Jury selection session – According to the amendments, the jury selection session should be open, though it may be closed in cases envisaged by Article 182 of the Code of Criminal Procedure. According to the said norm, a session may also be closed for the purpose of protection of personal data and professional or commercial secrets. The said norm is so broad that it makes it possible to close practically all jury selection sessions. Obviously, the need to protect the personal life of jury members should be reckoned with, though when both the prosecution and the defense – who are expected to be most interested in exerting pressure on members of the jury – take part in the jury selection session, excluding the public from the selection process is devoid of all legitimate goals. The possibility of leaving a large part of jury selection sessions outside the civil monitoring absolutely neglects the required standard of transparency of this most important procedural stage and, to a large extent, brings under doubt the public’s trust in jury members selected as a result of a closed session. Whereas the court has a number of levers to ensure the protection of the personal life of jury members, such as referring to them by numbers (instead of using names and surnames), interviewing them face-to-face on particularly sensitive topics, etc., the public format of the sessions should be given an unconditional priority.
At the same time, apart from the initiated draft law, it is important to mention Paragraph 5 of Article 82 of the Constitution of Georgia which establishes that “The cases shall be considered by juries before the courts of general jurisdiction in accordance with a procedure and in cases prescribed by law.” We think that this broad provision allows for broad interpretation and leaves unlimited powers in the hands of the authorities to establish a legal framework for regulating juries in line with the existing political context and interests. Such an approach is unjustifiable and contains tangible risks in terms of orderly functioning of the institution. Based on the aforementioned, we believe it important that the State consider the necessity of forming the basic safeguards in the country’s supreme legislative act which will create a stable environment for the functioning of juries in the future.
We retain hope that the Parliament of Georgia will take into consideration the issues raised by the GYLA regarding both the concrete draft law and the adoption of laws by the accelerated procedure in general, and will take relevant steps to resolve the said problems.
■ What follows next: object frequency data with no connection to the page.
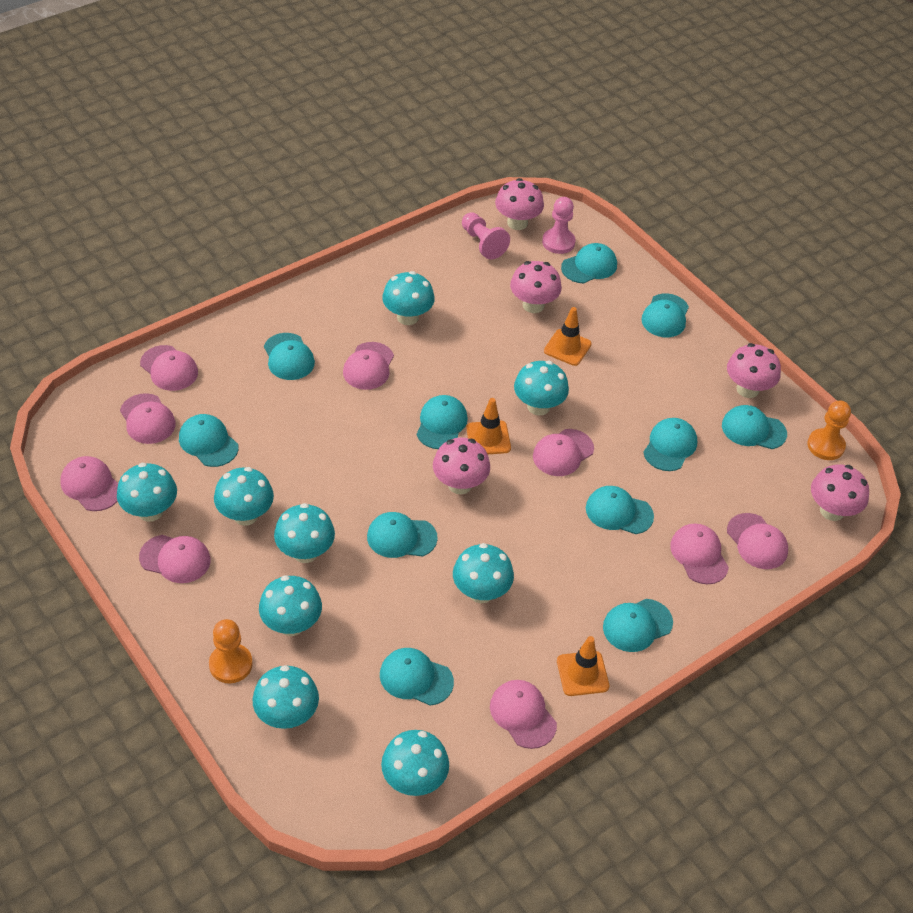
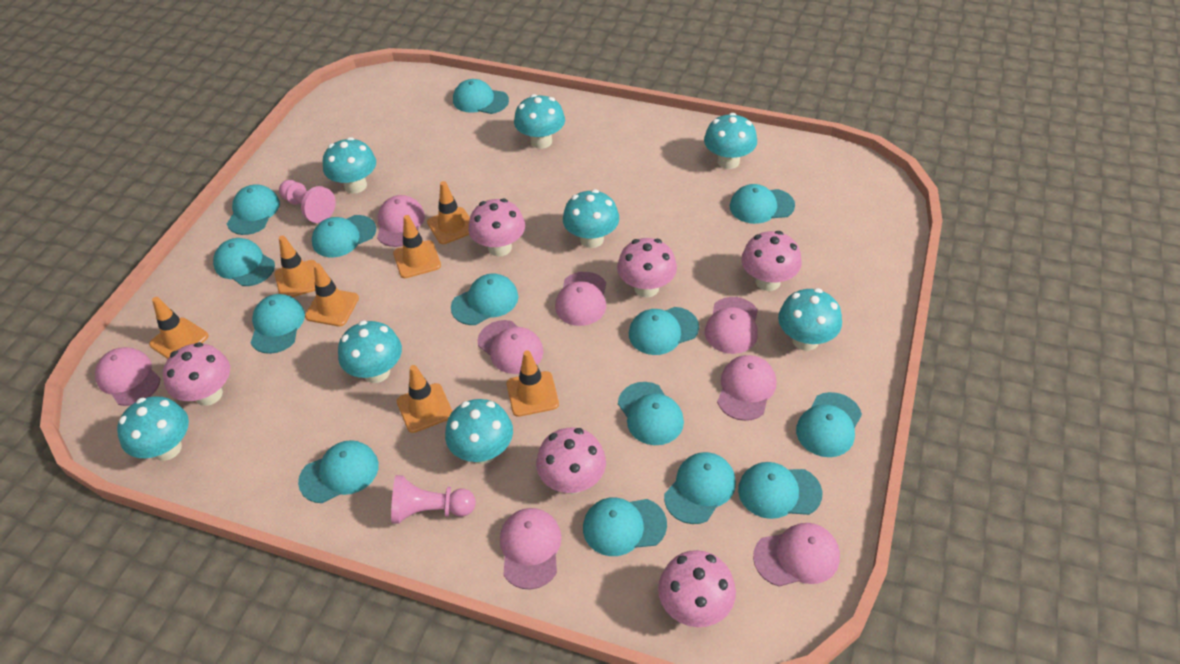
orange pawn: [209,619,253,683] [807,401,851,460] = 2 -> none = 0
orange traffic cone: [466,398,511,454] [544,307,592,366] [557,636,609,696] = 3 -> [149,297,208,359] [275,235,316,297] [305,263,359,326] [393,215,441,278] [397,365,453,433] [427,181,470,244] [507,350,559,417] = 7
pink cap: [60,456,118,511] [120,393,176,444] [139,535,210,583] [140,345,198,391] [343,342,394,390] [490,680,557,749] [533,429,594,476] [670,523,729,584] [727,513,788,569] = 9 -> [95,347,160,406] [377,195,425,247] [478,320,544,374] [500,508,562,589] [555,272,606,326] [705,297,758,354] [717,355,776,421] [753,523,840,586] = 8
pink mushroom: [433,437,490,494] [495,178,544,230] [510,261,562,313] [727,343,781,398] [811,464,869,521] = 5 -> [163,342,230,406] [468,199,525,257] [536,427,606,494] [617,238,677,298] [658,550,736,627] [741,231,802,291] = 6
turquoise cap: [179,414,239,467] [264,333,315,380] [367,512,438,558] [380,648,454,706] [417,395,468,449] [561,243,617,283] [586,486,654,534] [603,599,673,652] [641,293,689,337] [643,418,697,471] [722,405,787,449] = 11 -> [213,238,275,286] [227,184,280,235] [251,294,305,354] [298,440,379,503] [312,215,376,257] [451,273,518,325] [453,79,509,114] [583,497,667,556] [618,382,684,445] [629,307,699,355] [664,452,736,524] [730,184,795,224] [738,462,822,519] [796,392,862,457] = 14
turquoise mushroom: [117,463,177,522] [214,467,274,526] [253,665,319,729] [259,575,322,636] [274,503,335,563] [381,730,449,796] [382,271,435,325] [453,543,514,603] [514,361,569,416] = 9 -> [117,396,189,461] [323,137,376,194] [338,321,402,383] [445,399,513,464] [514,94,565,149] [563,189,619,248] [704,113,757,169] [778,288,842,351] = 8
[1] “Specific attention should be paid to the accelerated procedure whereby “urgent laws” are discussed and adopted: the Government and the Parliament may consider reviewing their Rules of Procedure to provide for clearer criteria for defining when draft laws are considered “urgent”, and to require a justification when the accelerated procedure is applied”;
[2] Paragraph 1, Article 226 of the Code of Criminal Procedure;
[3] A number of crimes that are punishable by more than ten years of imprisonment or life imprisonment remain outside the jurisdiction of juries.